CONSEGNA - Inserisci in una lista JSON di stringhe tutte le righe di testo dei record, una stringa per ciascuna riga, tralasciando le righe vuote. Lascia fuori dalla risposta le immagini.

RECORD DELL'ESERCIZIO -
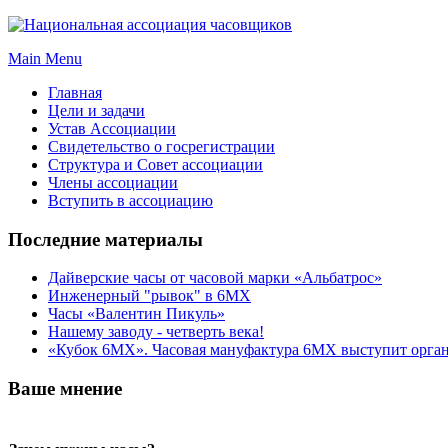
Main Menu
Главная
Цели и задачи
Устав Ассоциации
Свидетельство о госрегистрации
Структура и Совет ассоциации
Члены ассоциации
Вступить в ассоциацию
Последние материалы
Дайверские часы от часовой марки «Альбатрос»
Инженерный "рывок" в 6МХ
Часы «Валентин Пикуль»
Нашему заводу - четверть века!
«Кубок 6МХ». Часовая мануфактура 6МХ выступит орган
Ваше мнение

RISULTATO -
[
  "Main Menu",
  "Главная",
  "Цели и задачи",
  "Устав Ассоциации",
  "Свидетельство о госрегистрации",
  "Структура и Совет ассоциации",
  "Члены ассоциации",
  "Вступить в ассоциацию",
  "Последние материалы",
  "Дайверские часы от часовой марки «Альбатрос»",
  "Инженерный \"рывок\" в 6МХ",
  "Часы «Валентин Пикуль»",
  "Нашему заводу - четверть века!",
  "«Кубок 6МХ». Часовая мануфактура 6МХ выступит орган",
  "Ваше мнение"
]